The absolute same thing must be said about so-called black people like Jones, with whom I didn’t engage in this imaginary conversation. But it would be easy to see that Jones would also exaggerate their responsibility or disgust and would never consider giving up his Black card.
It’s a noisy pas de deux. The circular dance is tiresome and tedious.
I wonder without worry how many immigrants and epiphanies we witness in a year. Clearly the trend has been towards increasing racial embedding. How long will Americans wear the masks? Surely some people cannot imagine America without them.
Hmm. Maybe I’ll go back and read this from two years ago.
Meh. It’s wordy. It could have been said more succinctly.

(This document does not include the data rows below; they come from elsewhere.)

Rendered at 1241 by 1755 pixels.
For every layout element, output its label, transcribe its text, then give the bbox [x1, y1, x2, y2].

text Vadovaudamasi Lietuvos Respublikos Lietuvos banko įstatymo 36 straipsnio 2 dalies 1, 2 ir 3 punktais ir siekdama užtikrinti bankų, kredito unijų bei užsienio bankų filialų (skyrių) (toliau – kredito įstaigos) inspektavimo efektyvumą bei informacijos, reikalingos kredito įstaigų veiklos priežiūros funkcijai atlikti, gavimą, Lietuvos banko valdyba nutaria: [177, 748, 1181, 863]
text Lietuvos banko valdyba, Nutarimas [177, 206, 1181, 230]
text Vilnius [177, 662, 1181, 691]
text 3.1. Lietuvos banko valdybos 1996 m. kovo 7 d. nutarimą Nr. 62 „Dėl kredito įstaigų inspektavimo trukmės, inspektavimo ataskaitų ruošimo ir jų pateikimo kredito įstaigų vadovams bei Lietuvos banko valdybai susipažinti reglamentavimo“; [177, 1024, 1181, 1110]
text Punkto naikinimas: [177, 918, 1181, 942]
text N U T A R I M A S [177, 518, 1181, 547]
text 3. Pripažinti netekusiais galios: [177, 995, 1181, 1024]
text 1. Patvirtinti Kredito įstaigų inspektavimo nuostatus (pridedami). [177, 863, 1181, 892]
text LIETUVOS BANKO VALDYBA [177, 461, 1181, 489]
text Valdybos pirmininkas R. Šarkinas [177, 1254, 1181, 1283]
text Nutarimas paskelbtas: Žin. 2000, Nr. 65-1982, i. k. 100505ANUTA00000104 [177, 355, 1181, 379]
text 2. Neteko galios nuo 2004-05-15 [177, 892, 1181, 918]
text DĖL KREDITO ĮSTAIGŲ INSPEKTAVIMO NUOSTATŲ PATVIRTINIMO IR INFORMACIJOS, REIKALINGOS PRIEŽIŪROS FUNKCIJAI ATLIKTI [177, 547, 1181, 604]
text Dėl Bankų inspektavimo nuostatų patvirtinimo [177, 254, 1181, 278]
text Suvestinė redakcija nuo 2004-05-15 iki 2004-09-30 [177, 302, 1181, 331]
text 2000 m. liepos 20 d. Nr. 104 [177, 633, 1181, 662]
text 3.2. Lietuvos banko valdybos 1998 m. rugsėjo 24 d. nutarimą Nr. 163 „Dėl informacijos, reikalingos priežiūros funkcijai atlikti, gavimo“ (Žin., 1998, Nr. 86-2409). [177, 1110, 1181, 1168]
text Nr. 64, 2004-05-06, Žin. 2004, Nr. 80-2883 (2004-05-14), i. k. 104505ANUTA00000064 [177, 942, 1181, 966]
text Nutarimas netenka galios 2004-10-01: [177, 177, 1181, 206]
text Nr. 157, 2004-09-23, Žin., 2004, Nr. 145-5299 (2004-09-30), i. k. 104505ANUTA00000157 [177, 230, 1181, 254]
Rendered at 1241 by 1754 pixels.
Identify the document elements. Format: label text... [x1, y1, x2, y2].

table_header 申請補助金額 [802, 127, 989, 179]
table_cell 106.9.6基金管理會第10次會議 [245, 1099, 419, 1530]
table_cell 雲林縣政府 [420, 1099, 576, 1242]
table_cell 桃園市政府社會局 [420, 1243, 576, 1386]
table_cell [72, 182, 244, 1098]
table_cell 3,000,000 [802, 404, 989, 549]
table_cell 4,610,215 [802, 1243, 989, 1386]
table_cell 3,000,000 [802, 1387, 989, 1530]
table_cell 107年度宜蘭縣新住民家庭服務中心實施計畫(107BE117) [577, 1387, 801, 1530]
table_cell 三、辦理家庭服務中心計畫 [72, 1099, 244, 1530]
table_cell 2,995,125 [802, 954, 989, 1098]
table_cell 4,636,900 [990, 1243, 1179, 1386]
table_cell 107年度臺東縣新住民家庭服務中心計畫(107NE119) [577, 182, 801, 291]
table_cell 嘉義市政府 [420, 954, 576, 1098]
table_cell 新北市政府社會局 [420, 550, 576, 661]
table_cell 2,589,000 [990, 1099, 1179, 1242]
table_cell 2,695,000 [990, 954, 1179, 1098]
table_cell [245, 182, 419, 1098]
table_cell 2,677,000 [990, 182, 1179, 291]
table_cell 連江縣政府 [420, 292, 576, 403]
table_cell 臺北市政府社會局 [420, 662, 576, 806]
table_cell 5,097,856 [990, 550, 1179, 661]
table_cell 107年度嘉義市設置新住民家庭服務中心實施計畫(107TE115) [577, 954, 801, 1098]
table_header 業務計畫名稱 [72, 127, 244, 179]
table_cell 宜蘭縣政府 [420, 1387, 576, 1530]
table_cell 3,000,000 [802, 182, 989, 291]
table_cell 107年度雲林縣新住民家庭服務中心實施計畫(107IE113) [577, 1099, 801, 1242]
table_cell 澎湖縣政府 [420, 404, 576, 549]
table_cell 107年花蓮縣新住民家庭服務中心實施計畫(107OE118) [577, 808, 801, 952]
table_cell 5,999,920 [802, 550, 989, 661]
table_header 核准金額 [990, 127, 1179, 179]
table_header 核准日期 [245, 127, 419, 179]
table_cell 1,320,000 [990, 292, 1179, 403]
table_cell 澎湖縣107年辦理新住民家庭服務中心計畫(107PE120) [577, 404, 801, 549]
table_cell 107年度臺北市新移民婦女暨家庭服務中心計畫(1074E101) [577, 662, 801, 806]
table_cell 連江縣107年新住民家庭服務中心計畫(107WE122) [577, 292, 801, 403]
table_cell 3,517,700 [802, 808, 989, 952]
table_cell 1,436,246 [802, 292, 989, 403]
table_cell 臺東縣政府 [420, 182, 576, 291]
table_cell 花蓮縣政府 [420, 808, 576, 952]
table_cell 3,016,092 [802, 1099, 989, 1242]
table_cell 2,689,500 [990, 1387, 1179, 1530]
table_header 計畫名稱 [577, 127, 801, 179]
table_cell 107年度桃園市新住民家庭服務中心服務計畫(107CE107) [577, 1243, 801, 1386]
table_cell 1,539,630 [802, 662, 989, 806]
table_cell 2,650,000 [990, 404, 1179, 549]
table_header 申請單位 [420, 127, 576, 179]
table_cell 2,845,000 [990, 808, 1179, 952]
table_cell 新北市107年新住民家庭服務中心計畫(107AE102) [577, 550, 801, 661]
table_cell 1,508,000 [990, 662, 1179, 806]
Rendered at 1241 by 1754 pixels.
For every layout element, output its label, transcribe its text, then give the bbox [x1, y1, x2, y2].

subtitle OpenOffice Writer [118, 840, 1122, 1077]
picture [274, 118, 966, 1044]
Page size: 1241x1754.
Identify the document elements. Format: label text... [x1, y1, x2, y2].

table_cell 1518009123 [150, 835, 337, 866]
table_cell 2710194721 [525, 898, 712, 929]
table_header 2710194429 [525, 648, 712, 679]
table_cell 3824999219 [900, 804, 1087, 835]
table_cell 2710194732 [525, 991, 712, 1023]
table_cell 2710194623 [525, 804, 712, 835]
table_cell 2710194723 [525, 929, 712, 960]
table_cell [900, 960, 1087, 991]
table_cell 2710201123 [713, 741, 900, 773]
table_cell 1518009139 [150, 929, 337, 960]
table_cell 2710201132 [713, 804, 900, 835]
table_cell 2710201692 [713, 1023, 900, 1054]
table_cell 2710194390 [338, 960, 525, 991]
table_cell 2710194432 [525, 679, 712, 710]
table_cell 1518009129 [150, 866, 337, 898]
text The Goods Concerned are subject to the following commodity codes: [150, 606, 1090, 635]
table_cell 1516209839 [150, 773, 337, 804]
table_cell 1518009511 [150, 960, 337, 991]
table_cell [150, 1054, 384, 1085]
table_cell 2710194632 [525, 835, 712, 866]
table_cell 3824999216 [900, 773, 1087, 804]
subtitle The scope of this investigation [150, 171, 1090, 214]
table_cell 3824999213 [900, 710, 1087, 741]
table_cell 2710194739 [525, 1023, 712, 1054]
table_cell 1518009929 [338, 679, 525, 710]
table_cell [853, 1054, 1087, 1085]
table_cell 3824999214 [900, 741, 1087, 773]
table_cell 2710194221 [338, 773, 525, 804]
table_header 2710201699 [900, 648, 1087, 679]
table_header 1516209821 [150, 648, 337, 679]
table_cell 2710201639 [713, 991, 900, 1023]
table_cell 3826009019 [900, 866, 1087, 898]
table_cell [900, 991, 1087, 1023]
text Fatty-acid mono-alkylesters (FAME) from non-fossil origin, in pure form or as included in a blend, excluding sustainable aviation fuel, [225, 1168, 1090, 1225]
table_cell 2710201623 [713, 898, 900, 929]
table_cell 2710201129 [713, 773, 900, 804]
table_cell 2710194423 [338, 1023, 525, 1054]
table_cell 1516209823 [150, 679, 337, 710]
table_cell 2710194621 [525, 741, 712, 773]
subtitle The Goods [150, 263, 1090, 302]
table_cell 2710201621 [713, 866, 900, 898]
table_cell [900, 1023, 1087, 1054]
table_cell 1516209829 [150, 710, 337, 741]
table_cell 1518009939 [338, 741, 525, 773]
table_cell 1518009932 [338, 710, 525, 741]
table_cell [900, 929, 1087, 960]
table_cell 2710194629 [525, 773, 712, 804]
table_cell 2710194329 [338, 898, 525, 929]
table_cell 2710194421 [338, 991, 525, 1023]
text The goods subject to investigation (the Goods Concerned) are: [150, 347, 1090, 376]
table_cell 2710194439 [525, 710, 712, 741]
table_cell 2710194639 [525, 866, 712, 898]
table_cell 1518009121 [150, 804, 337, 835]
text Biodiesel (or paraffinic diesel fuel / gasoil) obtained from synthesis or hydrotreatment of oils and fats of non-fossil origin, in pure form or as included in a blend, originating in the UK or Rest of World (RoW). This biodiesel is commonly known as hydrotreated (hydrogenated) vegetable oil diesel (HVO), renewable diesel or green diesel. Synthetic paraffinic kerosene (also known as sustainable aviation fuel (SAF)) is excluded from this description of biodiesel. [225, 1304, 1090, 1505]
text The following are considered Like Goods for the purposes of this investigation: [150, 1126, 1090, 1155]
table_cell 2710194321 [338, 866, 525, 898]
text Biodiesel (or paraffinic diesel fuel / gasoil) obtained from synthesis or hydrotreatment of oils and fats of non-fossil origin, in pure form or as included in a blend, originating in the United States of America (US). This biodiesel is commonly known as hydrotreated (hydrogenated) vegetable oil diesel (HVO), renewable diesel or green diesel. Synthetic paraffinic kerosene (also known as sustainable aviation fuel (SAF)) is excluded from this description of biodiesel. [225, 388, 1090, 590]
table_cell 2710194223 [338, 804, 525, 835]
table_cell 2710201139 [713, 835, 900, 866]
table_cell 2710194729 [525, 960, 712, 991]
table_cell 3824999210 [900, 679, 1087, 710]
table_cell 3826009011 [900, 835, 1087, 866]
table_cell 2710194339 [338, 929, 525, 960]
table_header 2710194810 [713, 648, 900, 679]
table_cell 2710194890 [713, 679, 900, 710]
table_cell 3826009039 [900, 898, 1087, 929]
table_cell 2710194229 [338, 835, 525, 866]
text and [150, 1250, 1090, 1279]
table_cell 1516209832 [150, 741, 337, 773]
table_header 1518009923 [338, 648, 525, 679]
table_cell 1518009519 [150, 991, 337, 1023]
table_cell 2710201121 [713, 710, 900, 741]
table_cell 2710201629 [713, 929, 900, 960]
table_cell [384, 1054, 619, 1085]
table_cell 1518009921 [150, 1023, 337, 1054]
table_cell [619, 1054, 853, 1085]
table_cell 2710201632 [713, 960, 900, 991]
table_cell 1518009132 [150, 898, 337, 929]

You see? I already accept people. It’s so totally easy. I accept and respect their basic humanity, but I only find the things they fill their heads with to be infinitely intricately puzzling. Lord they do protest too much.
So the bottom line is that we Americans pretend like we are members of oppositional races and that only we can consider ourselves existentially and psychologically equal within our own racial groups. The very idea of trading away all of that meaning for non-meaning is a bridge too far for many of us. Sucks to be them.
Imagine going through life without ever playing cards.